To connect to a CCcam server you have to add a C line:
C: ip/dyndns_server port user password yes
The yes on the end says you want to use your rights for emu keys
To connect to a newcamd server you have to add A N line:
N: ip/dyndns port user password deskey hops_away
To connect to a radegast server you need to add a R line:
R: IP/dyndns port CAID(4digits) providerID(6digits) hops_away
To connect to a Camd3 server you have to add a L line:
L: IP/dyndns port CAID(4digits) providerID(6digits) hops_away
These are the basics of the config for CCcam.
Expert setup follows
(03-30-2007 09:39 AM)
OK here we go, the above settings are the basics now we go further.
With a Cccam server you are always in controll
You decide how much your friend is going to see and how far he can reshare it
F: user password 0 0 0 { 0:0:1 }
Says that user gets only our local cards:0 and he only can watch it himself he has no reshare rights.
When changing the zero into 1 user gets our local cards and all vitual cards at a max distance of 1 hop.
If number is 2 then a max distance of 2 hops etc.
Don't exceed number 5 because the distance is then too far away for stable picture
In case U have 2 local cards and U only want that user get to see 1 u can do this excample:
Card 1 = provider CDS 0100 00006A
Card 2 = provider Premiere 1702 000000
Now you want that user only gets to see your CDS card and not the premiere card do the following
F: user password 3 1 0 { 0:0:5, 0100 00006A:1, 1702:0:0 }
This user gets all cards at maximum distance of 3 hops except 1702 because he has no rights to it :0.

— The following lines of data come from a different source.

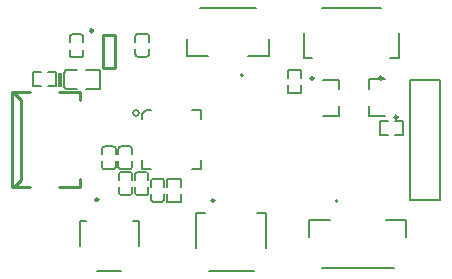
<source format=gto>
G04*
G04 #@! TF.GenerationSoftware,Altium Limited,Altium Designer,20.1.7 (139)*
G04*
G04 Layer_Color=65535*
%FSLAX25Y25*%
%MOIN*%
G70*
G04*
G04 #@! TF.SameCoordinates,8D634492-3E34-4B73-8720-EB9472E910E3*
G04*
G04*
G04 #@! TF.FilePolarity,Positive*
G04*
G01*
G75*
%ADD10C,0.00984*%
%ADD11C,0.00787*%
%ADD12C,0.00500*%
%ADD13C,0.01000*%
%ADD14R,0.01181X0.04724*%
D10*
X120335Y20541D02*
G03*
X120335Y20541I-492J0D01*
G01*
X97392Y20400D02*
G03*
X97392Y20400I-492J0D01*
G01*
X23887Y36290D02*
G03*
X23887Y36290I-492J0D01*
G01*
X125392Y7500D02*
G03*
X125392Y7500I-492J0D01*
G01*
X25658Y-20047D02*
G03*
X25658Y-20047I-492J0D01*
G01*
X64388Y-20321D02*
G03*
X64388Y-20321I-492J0D01*
G01*
D11*
X41698Y27588D02*
G03*
X42564Y28454I0J866D01*
G01*
X38036D02*
G03*
X38902Y27588I866J0D01*
G01*
X42564Y34399D02*
G03*
X41698Y35265I-866J0D01*
G01*
X38902D02*
G03*
X38036Y34399I0J-866D01*
G01*
X19798Y27361D02*
G03*
X20664Y28228I0J866D01*
G01*
X16136D02*
G03*
X17002Y27361I866J0D01*
G01*
X20664Y34172D02*
G03*
X19798Y35039I-866J0D01*
G01*
X17002D02*
G03*
X16136Y34172I0J-866D01*
G01*
X35998Y-9965D02*
G03*
X36864Y-9099I0J866D01*
G01*
X32336D02*
G03*
X33202Y-9965I866J0D01*
G01*
X36864Y-3154D02*
G03*
X35998Y-2288I-866J0D01*
G01*
X33202D02*
G03*
X32336Y-3154I0J-866D01*
G01*
X30598Y-9965D02*
G03*
X31464Y-9099I0J866D01*
G01*
X26936D02*
G03*
X27802Y-9965I866J0D01*
G01*
X31464Y-3154D02*
G03*
X30598Y-2288I-866J0D01*
G01*
X27802D02*
G03*
X26936Y-3154I0J-866D01*
G01*
X41498Y-18565D02*
G03*
X42364Y-17699I0J866D01*
G01*
X37836D02*
G03*
X38702Y-18565I866J0D01*
G01*
X42364Y-11754D02*
G03*
X41498Y-10888I-866J0D01*
G01*
X38702D02*
G03*
X37836Y-11754I0J-866D01*
G01*
X36098Y-18465D02*
G03*
X36964Y-17599I0J866D01*
G01*
X32436D02*
G03*
X33302Y-18465I866J0D01*
G01*
X36964Y-11654D02*
G03*
X36098Y-10788I-866J0D01*
G01*
X33302D02*
G03*
X32436Y-11654I0J-866D01*
G01*
X46798Y-20739D02*
G03*
X47664Y-19872I0J866D01*
G01*
X43136D02*
G03*
X44002Y-20739I866J0D01*
G01*
X47664Y-13928D02*
G03*
X46798Y-13061I-866J0D01*
G01*
X44002D02*
G03*
X43136Y-13928I0J-866D01*
G01*
X73841Y21431D02*
G03*
X73841Y21431I-394J0D01*
G01*
X105407Y-20432D02*
G03*
X105407Y-20432I-394J0D01*
G01*
X100157Y43966D02*
X119843D01*
X125748Y27234D02*
Y35600D01*
X94252Y27234D02*
Y35600D01*
X122992Y27234D02*
X125748D01*
X94252D02*
X97008D01*
X105943Y7798D02*
Y11046D01*
X100432Y7798D02*
X105943D01*
Y16754D02*
Y20002D01*
X100432D02*
X105943D01*
X88836Y15561D02*
Y18219D01*
Y20581D02*
Y23239D01*
X93364Y15561D02*
Y18219D01*
Y20581D02*
Y23239D01*
X88836Y15561D02*
X93364D01*
X88836Y23239D02*
X93364D01*
X14194Y17650D02*
X14982Y16890D01*
X14194Y22350D02*
X14982Y23110D01*
X18525D01*
X26143Y16890D02*
Y23110D01*
X14194Y17650D02*
Y22350D01*
X21675Y23110D02*
X26143D01*
X14982Y16890D02*
X18525D01*
X21675D02*
X26143D01*
X38902Y27588D02*
X41698D01*
X42564Y28474D02*
Y30246D01*
X38036Y28474D02*
Y30246D01*
X42564Y32608D02*
Y34380D01*
X38036Y32608D02*
Y34380D01*
X38902Y35265D02*
X41698D01*
X17002Y27361D02*
X19798D01*
X20664Y28247D02*
Y30019D01*
X16136Y28247D02*
Y30019D01*
X20664Y32381D02*
Y34153D01*
X16136Y32381D02*
Y34153D01*
X17002Y35039D02*
X19798D01*
X8981Y17836D02*
X11639D01*
X3961D02*
X6619D01*
X8981Y22364D02*
X11639D01*
X3961D02*
X6619D01*
X11639Y17836D02*
Y22364D01*
X3961Y17836D02*
Y22364D01*
X115857Y16854D02*
Y20102D01*
X121369D01*
X115857Y7898D02*
Y11146D01*
Y7898D02*
X121369D01*
X124708Y1636D02*
X127365D01*
X119688D02*
X122346D01*
X124708Y6164D02*
X127365D01*
X119688D02*
X122346D01*
X127365Y1636D02*
Y6164D01*
X119688Y1636D02*
Y6164D01*
X33202Y-9965D02*
X35998D01*
X36864Y-9080D02*
Y-7308D01*
X32336Y-9080D02*
Y-7308D01*
X36864Y-4946D02*
Y-3174D01*
X32336Y-4946D02*
Y-3174D01*
X33202Y-2288D02*
X35998D01*
X27802Y-9965D02*
X30598D01*
X31464Y-9080D02*
Y-7308D01*
X26936Y-9080D02*
Y-7308D01*
X31464Y-4946D02*
Y-3174D01*
X26936Y-4946D02*
Y-3174D01*
X27802Y-2288D02*
X30598D01*
X19457Y-27134D02*
X21426D01*
X37174D02*
X39143D01*
Y-35500D02*
Y-27134D01*
X19457Y-35500D02*
Y-27134D01*
X25363Y-43866D02*
X33237D01*
X38702Y-18565D02*
X41498D01*
X42364Y-17680D02*
Y-15908D01*
X37836Y-17680D02*
Y-15908D01*
X42364Y-13546D02*
Y-11774D01*
X37836Y-13546D02*
Y-11774D01*
X38702Y-10888D02*
X41498D01*
X33302Y-18465D02*
X36098D01*
X36964Y-17580D02*
Y-15808D01*
X32436Y-17580D02*
Y-15808D01*
X36964Y-13446D02*
Y-11674D01*
X32436Y-13446D02*
Y-11674D01*
X33302Y-10788D02*
X36098D01*
X48536Y-20839D02*
Y-18181D01*
Y-15819D02*
Y-13161D01*
X53064Y-20839D02*
Y-18181D01*
Y-15819D02*
Y-13161D01*
X48536Y-20839D02*
X53064D01*
X48536Y-13161D02*
X53064D01*
X62420Y-43844D02*
X77380D01*
X81711Y-36068D02*
Y-24356D01*
X58089Y-36068D02*
Y-24356D01*
X78561D02*
X81711D01*
X58089D02*
X61239D01*
X44002Y-20739D02*
X46798D01*
X47664Y-19853D02*
Y-18081D01*
X43136Y-19853D02*
Y-18081D01*
X47664Y-15719D02*
Y-13947D01*
X43136Y-15719D02*
Y-13947D01*
X44002Y-13061D02*
X46798D01*
X129500Y-20000D02*
Y20000D01*
X139500Y-20000D02*
Y20000D01*
X129500D02*
X139500D01*
X129500Y-20000D02*
X139500D01*
D12*
X39173Y8858D02*
G03*
X39173Y8858I-984J0D01*
G01*
X59842Y-9843D02*
Y-6890D01*
X56890Y-9843D02*
X59842D01*
X40157D02*
X43110D01*
X40157D02*
Y-6890D01*
X59842Y6890D02*
Y9843D01*
X56890D02*
X59842D01*
X40157Y6890D02*
Y8451D01*
X41549Y9843D01*
X43110D01*
X55120Y27928D02*
X62069D01*
X55120D02*
Y33558D01*
X75652Y27928D02*
X82601D01*
Y33518D01*
X59471Y43872D02*
X78329D01*
X100131Y-42872D02*
X124108D01*
X121391Y-26928D02*
X128340D01*
Y-32557D02*
Y-26928D01*
X95860D02*
X102809D01*
X95860Y-32518D02*
Y-26928D01*
D13*
X27332Y34912D02*
X31269D01*
X27332Y23888D02*
X31269D01*
X27332D02*
Y34912D01*
X31269Y23888D02*
Y34912D01*
X-3034Y-15748D02*
Y15748D01*
X-239Y-13346D02*
Y13307D01*
X-3034Y-15669D02*
X-2562D01*
X-239Y-13346D01*
X-2955Y15630D02*
X-2562D01*
X-239Y13307D01*
X19603Y-15748D02*
Y-13167D01*
Y13167D02*
Y15748D01*
X12605D02*
X19603D01*
X-2955D02*
X2883D01*
X12605Y-15748D02*
X19603D01*
X-3034D02*
X2883D01*
D14*
X12915Y20000D02*
D03*
M02*

</source>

He gets to reshare all our cards(local and virual) 4 times except for provider 0100 0006A because of :1.
Say you want the user to have the right to reshare 0100 0006A 2 times further then change the :1 into 3
So you see U decide what your friend(s) are entitled to see and how many rights they get, wants your card is set to reshare level 3 nobody but yourself can change that.
If you have questions feel free
(03-30-2007 09:46 AM)
Edit:
In the latest versions of CCcam it's possible to control your hops you are receiving from your peers.
Thats realy a good option now you are in control how many shares online you have.
Heavy testing for me said that 2500 shares online is maximum.
To control receiving hops just add { 0:0:x } at the end of the C line, where x is the number of hops you want to receive.
So: C: dyndnds port user passwd no { 0:0:2 } only gives me shares from that peer with max count of 2.
Important: If you dont use yes/no behind the C lines add them or:
( { 0:0:2 } ) make it like this otherwise it won't work
Thanks carp95
So plug in your dreambox and get started!